Ian Braithwaite's (G4COL) article in SPRAT issue 201 introduced a breakthrough for safely regulating battery voltage. It's an analog design with no RFI and nearly zero drop out voltage. Cheap, simple, and flexible.
In their attempts to use batteries on voltage sensitive equipment like some of the QRPLab's QMX series, some users install series silicon diodes as fixed voltage drops. Others use fixed regulators like the LM7809 or 7812. Some use switch-mode regulators. All of these options suffer from a fixed drop-out voltage that we call "overhead". Unless you are using the high input voltage to power something else, it is inefficient. These usually exhibit around 2 volts of overhead so that when the battery has dropped to 12 volts then you only get 10 volts to the equipment.
A Low Drop Out regulator will get that overhead down to a volt or less. However this Very Low Drop Out circuit improves that to mere millivolts. It provides the selected voltage regardless of the battery supply right up until discharge drops to the selected voltage. Then Q3 is biased on and ceases regulation, providing nearly the same voltage out as is being supplied by the battery. All the way down to below the voltage needed to operate the gear. A smooth and seamless operation. Almost like having the voltage regulator removed as soon as it is unnecessary.
I did some experiments using parts on hand and decreased the quiescent current tenfold. By using an LP2950-5 micropower Low Drop Out regulator for a reference and changing some component values I brought the idle current demand to below 750 microamps throughout the 7 to 20 volt range. The large (but common) PMOS FET is rated at a minimum series resistance ten times lower than the suggested transistor for a bit lower price. Although the rating states 70 amp continuous current keep in mind that it is dependent upon heat sinking capability. The mint tin should be enough for two or three amps.

> PROVIDED INFORMATION
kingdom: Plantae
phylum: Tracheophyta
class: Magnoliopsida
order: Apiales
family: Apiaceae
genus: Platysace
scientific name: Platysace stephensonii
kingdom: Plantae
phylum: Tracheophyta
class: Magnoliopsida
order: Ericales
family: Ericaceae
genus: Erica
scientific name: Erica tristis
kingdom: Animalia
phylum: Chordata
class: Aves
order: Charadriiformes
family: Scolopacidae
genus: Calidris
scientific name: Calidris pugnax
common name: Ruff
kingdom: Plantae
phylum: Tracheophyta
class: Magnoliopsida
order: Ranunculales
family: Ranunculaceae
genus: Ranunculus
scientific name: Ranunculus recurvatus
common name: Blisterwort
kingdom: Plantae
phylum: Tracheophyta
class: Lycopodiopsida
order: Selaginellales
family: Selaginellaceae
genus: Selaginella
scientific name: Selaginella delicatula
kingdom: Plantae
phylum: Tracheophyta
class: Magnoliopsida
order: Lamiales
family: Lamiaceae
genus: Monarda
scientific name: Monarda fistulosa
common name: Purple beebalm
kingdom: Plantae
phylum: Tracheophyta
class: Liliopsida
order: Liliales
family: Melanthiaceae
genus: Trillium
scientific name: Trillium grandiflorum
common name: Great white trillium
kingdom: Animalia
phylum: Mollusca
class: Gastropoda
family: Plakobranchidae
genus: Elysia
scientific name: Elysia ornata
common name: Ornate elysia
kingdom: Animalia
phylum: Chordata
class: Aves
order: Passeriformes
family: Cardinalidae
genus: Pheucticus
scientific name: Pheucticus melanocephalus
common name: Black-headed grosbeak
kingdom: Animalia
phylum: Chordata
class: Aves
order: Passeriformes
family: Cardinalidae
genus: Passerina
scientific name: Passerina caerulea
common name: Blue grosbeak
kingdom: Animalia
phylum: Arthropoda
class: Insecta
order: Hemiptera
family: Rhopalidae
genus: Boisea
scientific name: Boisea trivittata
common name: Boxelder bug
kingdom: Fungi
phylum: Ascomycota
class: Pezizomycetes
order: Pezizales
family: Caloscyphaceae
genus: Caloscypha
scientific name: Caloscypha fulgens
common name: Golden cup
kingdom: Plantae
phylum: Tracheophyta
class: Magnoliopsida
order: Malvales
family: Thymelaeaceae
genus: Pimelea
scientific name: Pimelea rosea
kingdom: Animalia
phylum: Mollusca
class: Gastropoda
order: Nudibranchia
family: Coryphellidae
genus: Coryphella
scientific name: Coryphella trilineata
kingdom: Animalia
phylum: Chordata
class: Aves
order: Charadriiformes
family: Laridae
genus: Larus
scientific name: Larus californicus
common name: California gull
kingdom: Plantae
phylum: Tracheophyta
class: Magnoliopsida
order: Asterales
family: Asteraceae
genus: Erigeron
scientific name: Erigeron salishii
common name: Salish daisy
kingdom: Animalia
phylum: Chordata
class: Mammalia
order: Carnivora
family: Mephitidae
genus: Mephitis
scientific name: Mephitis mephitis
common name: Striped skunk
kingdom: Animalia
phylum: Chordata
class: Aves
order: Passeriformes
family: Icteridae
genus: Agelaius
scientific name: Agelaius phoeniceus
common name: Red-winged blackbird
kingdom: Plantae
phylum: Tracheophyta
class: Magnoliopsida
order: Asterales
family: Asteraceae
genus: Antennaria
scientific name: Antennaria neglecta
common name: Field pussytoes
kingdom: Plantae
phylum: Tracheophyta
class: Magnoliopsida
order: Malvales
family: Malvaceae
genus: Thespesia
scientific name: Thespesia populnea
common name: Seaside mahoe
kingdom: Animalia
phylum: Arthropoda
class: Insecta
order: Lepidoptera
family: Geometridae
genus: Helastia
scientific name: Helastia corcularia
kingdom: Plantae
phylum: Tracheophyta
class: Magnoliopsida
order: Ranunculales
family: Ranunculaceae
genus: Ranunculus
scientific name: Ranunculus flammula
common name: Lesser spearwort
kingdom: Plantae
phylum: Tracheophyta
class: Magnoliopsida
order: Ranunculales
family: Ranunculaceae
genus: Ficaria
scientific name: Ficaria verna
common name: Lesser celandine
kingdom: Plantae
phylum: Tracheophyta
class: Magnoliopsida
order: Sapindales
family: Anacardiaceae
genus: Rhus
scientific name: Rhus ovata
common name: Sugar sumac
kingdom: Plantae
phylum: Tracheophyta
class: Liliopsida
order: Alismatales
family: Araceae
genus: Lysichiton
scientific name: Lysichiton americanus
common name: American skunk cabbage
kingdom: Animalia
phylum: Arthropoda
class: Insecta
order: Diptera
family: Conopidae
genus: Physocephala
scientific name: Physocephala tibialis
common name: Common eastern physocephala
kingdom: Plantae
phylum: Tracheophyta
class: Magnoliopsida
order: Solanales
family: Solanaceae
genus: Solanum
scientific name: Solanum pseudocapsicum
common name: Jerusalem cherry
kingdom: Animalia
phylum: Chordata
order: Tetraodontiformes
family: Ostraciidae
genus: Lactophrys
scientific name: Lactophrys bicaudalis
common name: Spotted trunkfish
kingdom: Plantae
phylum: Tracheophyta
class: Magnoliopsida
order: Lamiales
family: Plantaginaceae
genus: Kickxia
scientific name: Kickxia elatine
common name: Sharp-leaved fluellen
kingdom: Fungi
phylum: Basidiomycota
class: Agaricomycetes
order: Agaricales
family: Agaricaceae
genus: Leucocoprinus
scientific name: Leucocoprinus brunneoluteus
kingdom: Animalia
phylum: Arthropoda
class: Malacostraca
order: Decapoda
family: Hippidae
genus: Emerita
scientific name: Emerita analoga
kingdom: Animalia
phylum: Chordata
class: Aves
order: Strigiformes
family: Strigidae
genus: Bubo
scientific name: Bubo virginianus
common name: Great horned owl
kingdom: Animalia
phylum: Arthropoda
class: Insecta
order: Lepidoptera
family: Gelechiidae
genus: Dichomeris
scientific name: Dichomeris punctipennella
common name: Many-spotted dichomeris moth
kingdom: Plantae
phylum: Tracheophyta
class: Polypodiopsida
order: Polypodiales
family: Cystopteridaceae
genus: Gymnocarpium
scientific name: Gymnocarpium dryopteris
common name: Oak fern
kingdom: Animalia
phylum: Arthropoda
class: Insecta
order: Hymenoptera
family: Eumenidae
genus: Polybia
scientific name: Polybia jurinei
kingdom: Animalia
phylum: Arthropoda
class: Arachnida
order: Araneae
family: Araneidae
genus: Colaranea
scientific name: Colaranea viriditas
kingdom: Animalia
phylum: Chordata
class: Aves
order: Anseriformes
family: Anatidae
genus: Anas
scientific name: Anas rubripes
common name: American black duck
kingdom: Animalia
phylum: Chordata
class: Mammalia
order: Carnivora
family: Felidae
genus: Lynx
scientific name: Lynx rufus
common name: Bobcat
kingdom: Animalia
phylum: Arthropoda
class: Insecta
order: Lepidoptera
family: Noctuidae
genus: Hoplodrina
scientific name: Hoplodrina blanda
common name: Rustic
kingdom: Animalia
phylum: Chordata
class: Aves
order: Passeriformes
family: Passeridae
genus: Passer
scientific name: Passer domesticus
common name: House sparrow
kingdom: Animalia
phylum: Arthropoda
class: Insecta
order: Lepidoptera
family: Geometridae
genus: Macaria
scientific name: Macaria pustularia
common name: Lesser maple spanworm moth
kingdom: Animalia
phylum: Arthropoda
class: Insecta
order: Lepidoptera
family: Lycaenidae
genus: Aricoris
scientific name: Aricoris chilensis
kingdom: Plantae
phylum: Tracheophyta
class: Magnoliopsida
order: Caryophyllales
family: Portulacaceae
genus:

> WRITTEN EXERCISE A
In the battery regulator article, what part was used as the reference in the lower-current version of the circuit?
> WRITTEN EXERCISE B
Pick up the article on the very low drop out battery regulator after its final sentence and keep writing.

> RESULT A
An LP2950-5 micropower Low Drop Out regulator.

> RESULT B
Values shown in the schematic are for 12 volts. To change the output to 9 volts just replace R4 with a 39K. All resistors can be any size since there is negligible power dissipated. The capacitors need to be able to work at the voltages applied to them so C1 should be rated for at least 20 volts, C2 at least 6 volts, C3 at least 16 volts.
A zener diode was tried as a reference but required much higher current and provided terrible regulation. Even a LM78L05 was tried but it added 3 milliamps drain yet provided good regulation.
My build was originally built on a finned heat sink and when I moved it to a mint-tin enclosure I didn't bother removing it. Ignore the heat sink in the photo: It doesn't help when enclosed. Just bolt Q3 to the tin with appropriate insulation since the transistor is not isolated and the drain is connected to the tab of the TO220 package.
My wife was experimenting with small thermal printers and produced the self adhesive labels for my prototype. Nice having the schematic right in the lid, eh?
The input jack is mounted in a slot cut in the case, the output cord was salvaged from a defunct power supply wall wart.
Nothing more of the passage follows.